Rick Riordan – The Red Pyramid
Length: 516 pages
Genre: Young Adult Fantasy
Started: 14 November 2012
Finished: 20 November 2012
Where did it come from? The library.
Why do I have it? Riordan’s got me good and hooked and I was in the mood for something fun and absorbing.
Setting ancient gods
free upon the world: please do
not try this at home.
Summary: Siblings Carter and Sadie Kane haven’t seen much of each other since their mother died when they were young; Sadie lives with her grandparents in London, while Carter travels around the world with their father, a famous Egyptologist. On a Christmas visit, their father drags Carter and Sadie to the British Museum after hours, where he attempts to use the Rosetta Stone to perform magic. But something goes wrong, and the Egyptian god Set, the god of chaos, imprisons Dr. Kane in a glass coffin that then melts into the floor. Carter and Sadie don’t know where to turn or what to do, until they’re taken in by their Uncle Amos, who is a member of a secret group of Egyptian magicians, the House of Life. Carter and Sadie begin to have visions of Set and his plans to destroy the world, and when they’re attacked by ancient monsters, they realize that it is up to them to stop the god’s plans. They’re not alone – they will have help from some of the other gods – but not only do they only have a few days to stop a god, they’re also being pursued by members of the House of Life, who consider mortals working with gods to be dangerous and therefore forbidden.
Review: This book was definitely an enjoyable read. I was in the mood for something light, funny, and above all, engaging, and this book certainly did the trick. Riordan brings Carter and Sadie to life, and they’re personable and smart and funny and capable yet fallible, everything you could want in a protagonist. The story ticks along at a good pace, keeping things moving (both geographically as well as action-wise, as is Riordan’s wont) while sneaking in plenty of world building and character development around the edges. I was also impressed, once again, how he manages to work mythology into modern life, in a way that was clever and felt cohesive, and explained clearly without pandering to his younger readers.

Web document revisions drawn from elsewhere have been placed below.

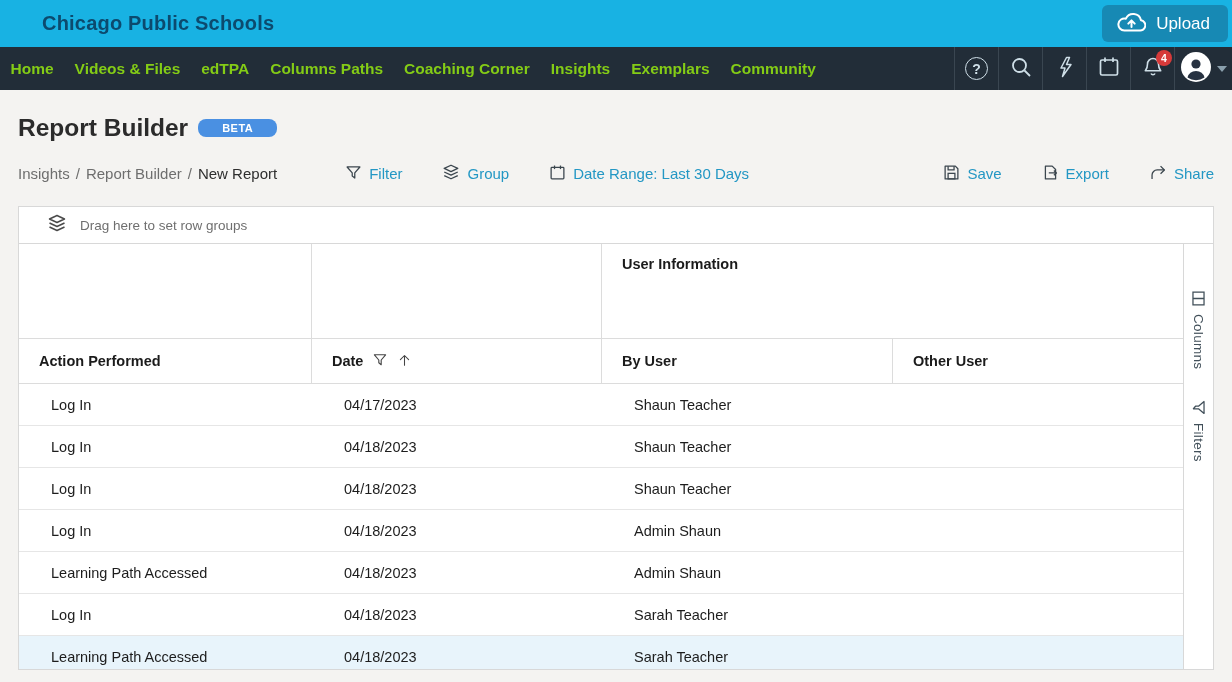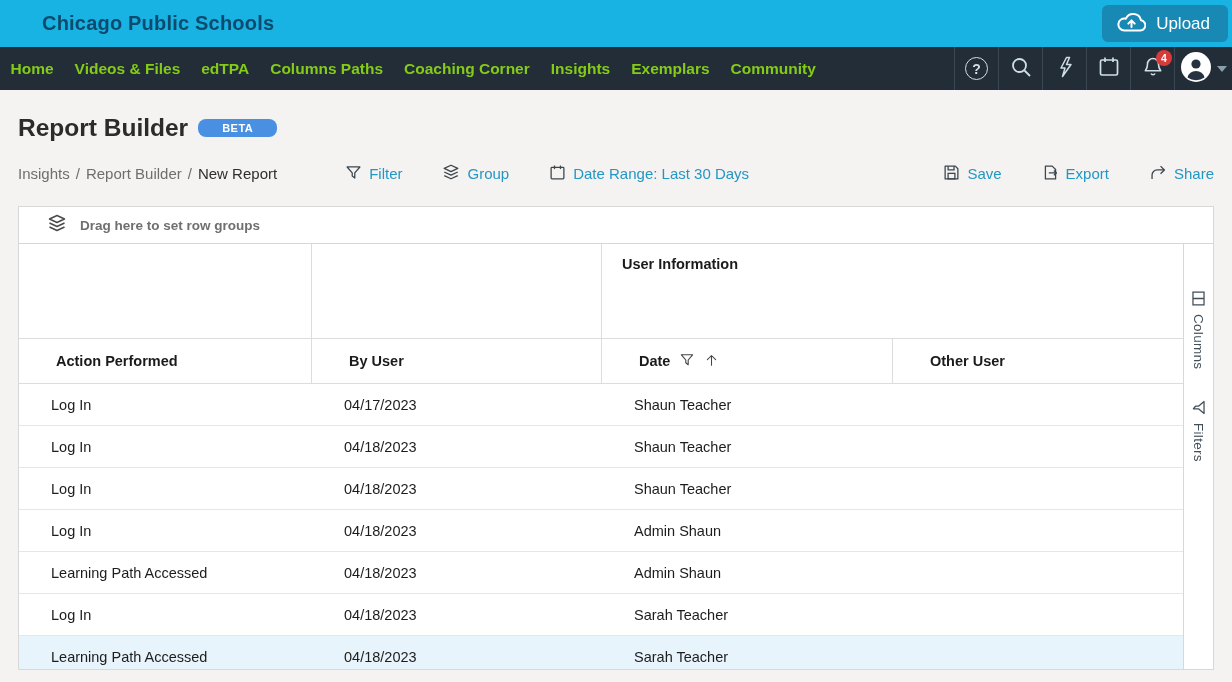--- a/index.html
+++ b/index.html
@@ -41,33 +41,33 @@
   .breadcrumb { color:#6e6e6e; display:flex; align-items:center; white-space:nowrap; }
   .crumb-sep { margin:0 6px; }
   .crumb-current { color:#2e2e2e; }
   .tool-group { display:flex; gap:40px; margin-left:68px; }
   .tool-group-right { margin-left:auto; gap:40px; }
   .action-btn { display:flex; align-items:center; gap:7px; color:var(--link,#2397c4); cursor:pointer; white-space:nowrap; }
   .action-btn svg { stroke:#3b464e; fill:none; stroke-width:1.5; }
 
   
   .grid-wrap { margin-top:22px; background:#fff; border:1px solid #d8d8d8; height:464px; display:flex; flex-direction:column; overflow:hidden; }
-  .drag-row { height:37px; border-bottom:1px solid #d8d8d8; display:flex; align-items:center; padding-left:28px; gap:13px; flex:none;font-weight:bold; }
+  .drag-row { height:37px; border-bottom:1px solid #d8d8d8; display:flex; align-items:center; padding-left:28px; gap:13px; flex:none; }
   .drag-row svg { stroke:#4a4a4a; fill:none; stroke-width:1.5; }
   .drag-hint { color:#6f6f6f; font-size:13.5px; }
 
   .grid-body { flex:1; display:flex; min-height:0; }
   .grid-area { flex:1; display:flex; flex-direction:column; min-width:0; }
 
   .group-row { height:95px; display:grid; grid-template-columns:293px 290px 1fr; border-bottom:1px solid #dcdcdc; flex:none; }
   .group-cell { border-right:1px solid #dcdcdc; }
   .group-cell-label { border-right:none; padding:12px 0 0 20px; font-weight:bold; font-size:14.5px; color:#1b1b1b; }
 
   .header-row { height:45px; display:grid; grid-template-columns:293px 290px 291px 1fr; border-bottom:1px solid #dcdcdc; flex:none; }
-  .header-cell { display:flex; align-items:center; padding-left:37px; font-weight:bold; font-size:14.5px; color:#1b1b1b; border-right:1px solid #dcdcdc; gap:9px; }
+  .header-cell { display:flex; align-items:center; padding-left:20px; font-weight:bold; font-size:14.5px; color:#1b1b1b; border-right:1px solid #dcdcdc; gap:9px; }
   .header-cell:last-child { border-right:none; }
   .header-cell svg { stroke:#444; fill:none; stroke-width:1.4; }
 
   .rows { flex:1; overflow:hidden; }
   .row { height:42px; display:grid; grid-template-columns:293px 290px 291px 1fr; border-bottom:1px solid #e6e6e6; background:#fff; cursor:default; }
   .row-highlight { background:var(--row-highlight,#e8f4fb); }
   .cell { display:flex; align-items:center; padding-left:32px; font-size:14.5px; color:#1d1d1d; }
 
   
   .side-strip { width:30px; border-left:1px solid #d8d8d8; background:#fff; display:flex; flex-direction:column; align-items:center; padding-top:46px; gap:30px; flex:none; }
@@ -250,36 +250,36 @@
           <div class="group-cell"></div>
           <div class="group-cell"></div>
           <div class="group-cell group-cell-label">User Information</div>
         </div>
 
         <div class="header-row">
           <div class="header-cell">
             <span>Action Performed</span>
           </div>
           <div class="header-cell">
-            <span>By User</span>
-          </div>
-          <div class="header-cell">
             <span>Date</span>
             <span>
               <svg width="16" height="16" viewBox="0 0 20 20">
                   <path d="M3 3.5 h14 l-5.5 6.5 v6 l-3-2.5 v-3.5 z" stroke-linejoin="round"></path>
                 </svg>
             </span>
             <span>
               <svg width="15" height="16" viewBox="0 0 20 20">
                   <path d="M10 17 V4 M4.5 9.5 L10 4 l5.5 5.5" stroke-linejoin="round" stroke-linecap="round"></path>
                 </svg>
             </span>
           </div>
           <div class="header-cell">
+            <span>By User</span>
+          </div>
+          <div class="header-cell">
             <span>Other User</span>
           </div>
         </div>
 
         <div class="rows">
           <div class="row">
             <div class="cell">Log In</div>
             <div class="cell">04/17/2023</div>
             <div class="cell">Shaun Teacher</div>
             <div class="cell"></div>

But, while I absolutely did enjoy this book, I didn’t enjoy it *quite* as much as any of the Percy Jackson/Heroes of Olympus books. And I don’t think that it’s got anything to do with the quality of the book itself; rather, Greek mythology is much, much more familiar to me than Egyptian mythology. That means that in Riordan’s Greek books, I didn’t have to start from scratch with my understanding of the worldbuilding, and was also better able to spot and appreciate the subtle and clever touches he added in. In the case of the Kane Chronicles, I found it harder to get my bearings in terms of how magic worked, and how the gods related to each other, and to keep the details in my mind. (Heck, even the names and pronunciations were more unfamiliar and thus more mental work.) That all kept it from flowing quite as easily as I’d come to expect from Riordan’s other books.
But, hey, mythology plus fiction is almost always a win in my book. It can’t be Greek all the time. 4 out of 5 stars.
Recommendation: Recommended for Riordan fans, or anyone interested in ancient Egypt and looking for something fun and fast-paced.
First Line: We only have a few hours, so listen carefully.